*** Opening of Excerpt to read ***

My question is how to display all data from my users table in my database?
I have this.
$loop = mysql_query(“SHOW users FROM $dbname”) or die (‘cannot select tables’);
You want to SELECT the users, not SHOW them.
Basic SQL loop example:
$sql = mysql_query("SELECT * FROM `users`");
while ($row = mysql_fetch_object($sql)) {
echo $row->id . ' ' . $row->nickname . '<br />';
}
$link = mysql_connect('localhost', 'mysql_user', 'mysql_password');
$result = mysql_query(“SELECT * FROM Users”, $link) or die (‘cannot select tables’);
while ($row = mysql_fetch_assoc($result)) {
echo $row['firstname'];
echo $row['lastname'];
echo $row['address'];
echo $row['age'];
}
mysql_free_result($result);
$loop = mysql_query('SELECT * FROM `users`') or die();
You don't want your database name to be in the query, and you want to be using SELECT
If you haven't connected to the database earlier then you need to add this before your query:
mysql_connect($mysql_host, $mysql_user, $user_password);
I have a form where I am getting values from previous page in $GET. I want to fetch around 3 different values from database and display them in textbox. How will I do it? Following is my code for getting data from database.

*** Close of Excerpt to read ***
*** Opening of Data block ***

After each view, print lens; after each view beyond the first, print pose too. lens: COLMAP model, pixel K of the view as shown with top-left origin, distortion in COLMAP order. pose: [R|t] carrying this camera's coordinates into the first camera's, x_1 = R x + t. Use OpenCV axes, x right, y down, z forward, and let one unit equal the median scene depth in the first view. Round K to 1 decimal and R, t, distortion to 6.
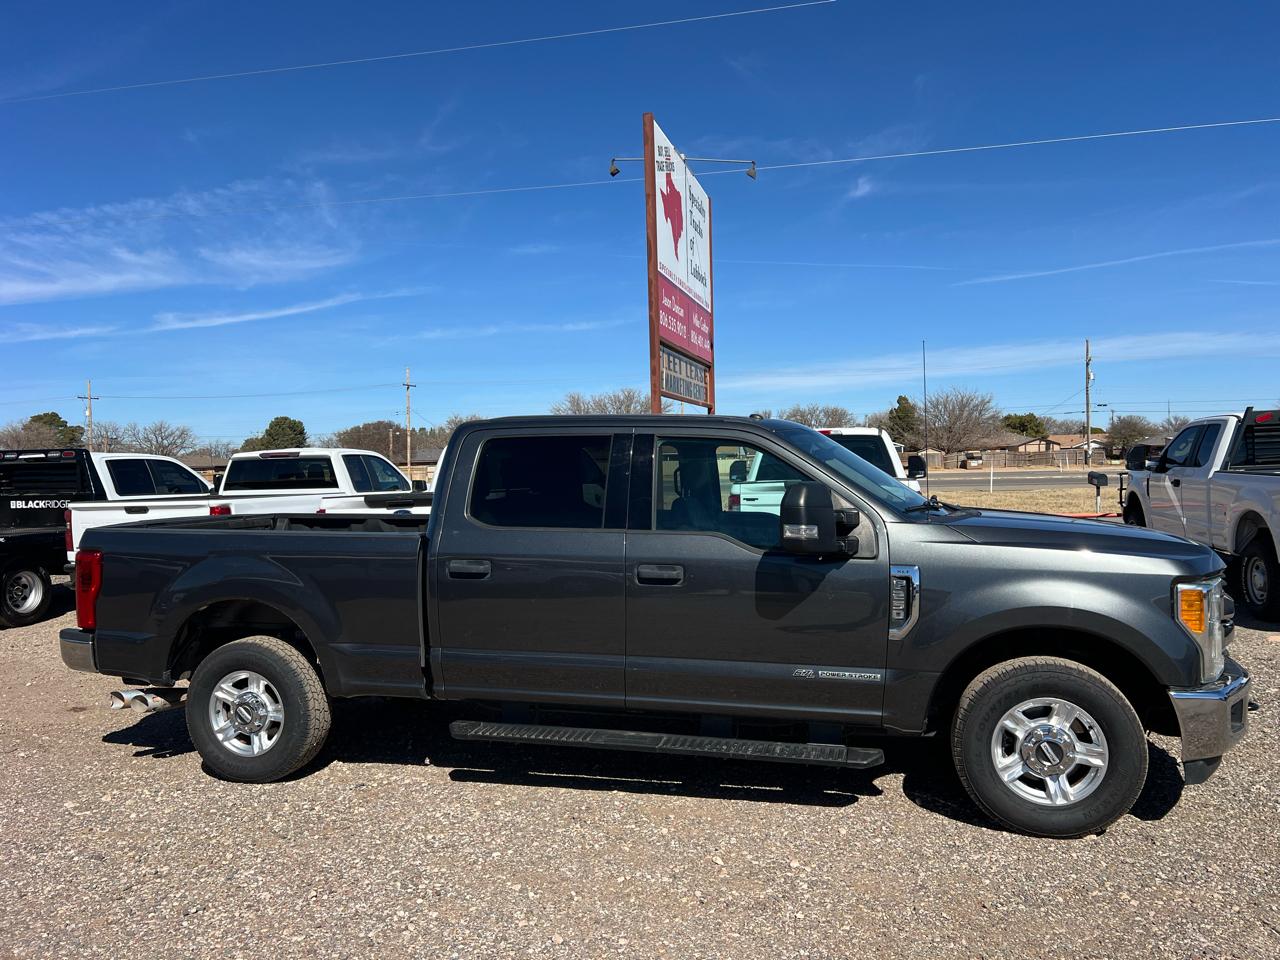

*** Close of Data block ***

*Tasks to perform:*
**A.** In the forum thread about querying a MySQL users table, which SQL command does the reply say to use instead of SHOW?
**B.** Write out the stretch of the forum thread about querying a MySQL users table from "My question is" through "not SHOW them.".
**C.** Continue the forum thread about querying a MySQL users table from where it stops.

*Exercise answers:*
**A.** SELECT

**B.**
My question is how to display all data from my users table in my database?
I have this.
$loop = mysql_query(“SHOW users FROM $dbname”) or die (‘cannot select tables’);
You want to SELECT the users, not SHOW them.

**C.**
<?php
require_once('config.php');
$id = $_GET['id'];
$link = mysql_connect(DB_HOST, DB_USER, DB_PASSWORD);
if(!$link) {
die('Failed to connect to server: ' . mysql_error());
}
//Select database
$db = mysql_select_db(DB_DATABASE);
if(!$db) {
die("Unable to select database");
}
$query = "select question,price,sequence from questions where status = 1 and qid =".$id;
//echo $query;
$result=mysql_query($query);
if (!$result) {
die('Invalid query: ' . mysql_error());
}
$num_rows = mysql_num_rows($result);
if($num_rows==0) {
echo '<center><font color="red"><b>No record found!!</b></font></center>';
}
else {
$row = mysql_fetch_array($result);
echo $row['question'];
echo $row['sequence'];
echo $row['price'];
}
?>
Thanks
Pankaj
<textarea><?php echo htmlentites($row['question']);?></textarea>
or
<input type="text" value="<?php echo htmlentites($row['question']);?>" />
Depending on your fancy.